A questão é que, por mais que a população conheça os riscos da alimentação rica em gorduras, carne vermelha em excesso e comidas industrializadas, o consumo desses produtos permanece alto, refletindo diretamente no aumento da obesidade. A Organização Mundial da Saúde estima que 1 bilhão de pessoas no mundo são obesas e, até 2025, 167 milhões de indivíduos, entre crianças e adultos, terão algum impacto na saúde por estar acima do peso. Os mais comuns são aumento de risco para infarto e acidente vascular cerebral e para alguns tipos de câncer.
A pesquisa usou dados de participantes do Biobanco do Reino Unido, que reúne 500 000 voluntários, sobre preferências alimentares e composição genética. Os estudiosos chegaram a três grupos de paladares que estão sob forte influência dos genes. O “altamente palatável” se caracteriza pela busca de alimentos como sorvetes, salgadinhos, pães, bolos e outras delícias. O que foi denominado “baixo calórico” tem por trás material genético que estimula o consumo do cardápio dos sonhos dos nutricionistas: grelhados, frutas e sementes. O último é o “adquirido”, cuja predominância genética incentiva a experimentação de sabores diferentes, criando apreciadores de café sem açúcar, queijos fortes, bebidas alcoólicas e comidas amargas, de chocolates a vegetais.

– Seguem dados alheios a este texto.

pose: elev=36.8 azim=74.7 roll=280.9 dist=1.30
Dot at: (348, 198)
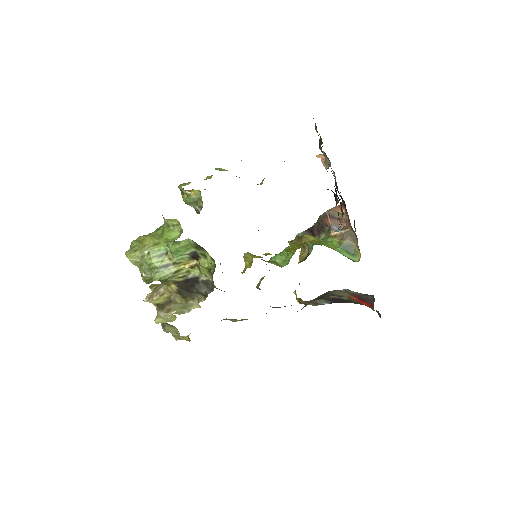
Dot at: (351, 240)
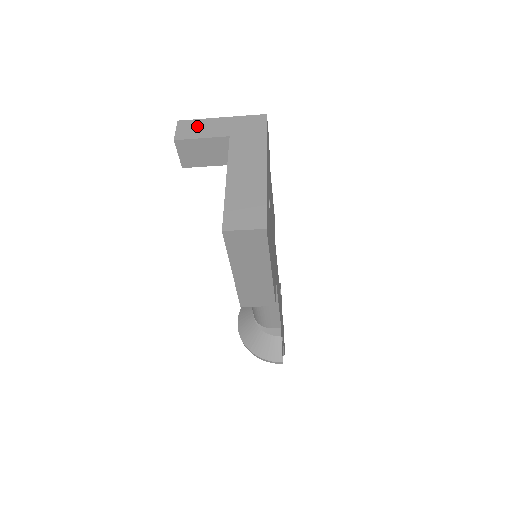
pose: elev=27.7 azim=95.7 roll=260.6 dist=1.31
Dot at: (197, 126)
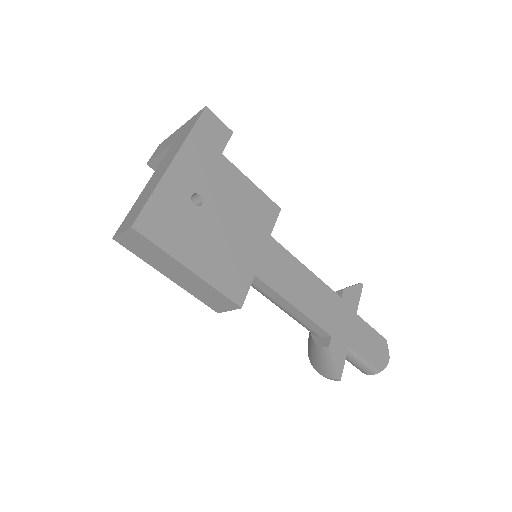
Dot at: (164, 144)
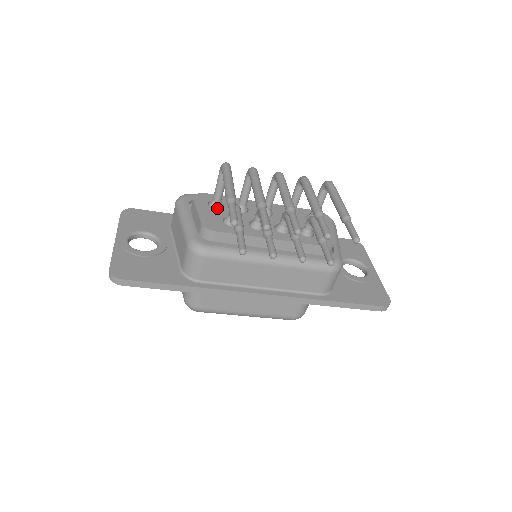
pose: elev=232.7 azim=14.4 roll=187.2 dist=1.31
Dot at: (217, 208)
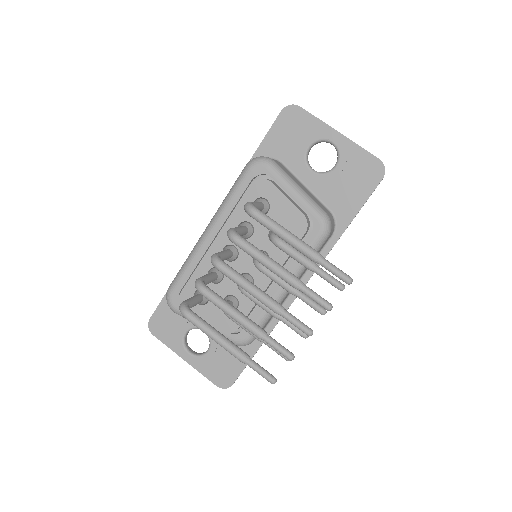
Dot at: (207, 301)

A avaliação permitiu o entendimento de pontos complexos e até inesperados. A vontade de comer vegetais, por exemplo, não está somente sob o controle dos genes por trás do grupo dos alimentos com baixas calorias. Enquanto as saladas integram a categoria, os que têm sabores acentuados fazem parte das preferências adquiridas. Os gostos, na verdade, podem transpassar os três grupos em alguns indivíduos. “Temos todos os tipos de pessoas, desde aquelas que gostam dos três tipos de alimentos até quem prefere os específicos”, explica a VEJA Nicola Pirastu, um dos autores do estudo. O pesquisador está otimista em relação às possibilidades trazidas pelo trabalho. “Podemos avançar na criação de alimentos do time dos palatáveis que sejam saudáveis, de dietas mais personalizadas e, quem sabe, de medicamentos para alterar o gosto alimentar”, planeja. Que cheguem logo os novos instrumentos para tornar menos árdua a batalha contra o sobrepeso e a obesidade.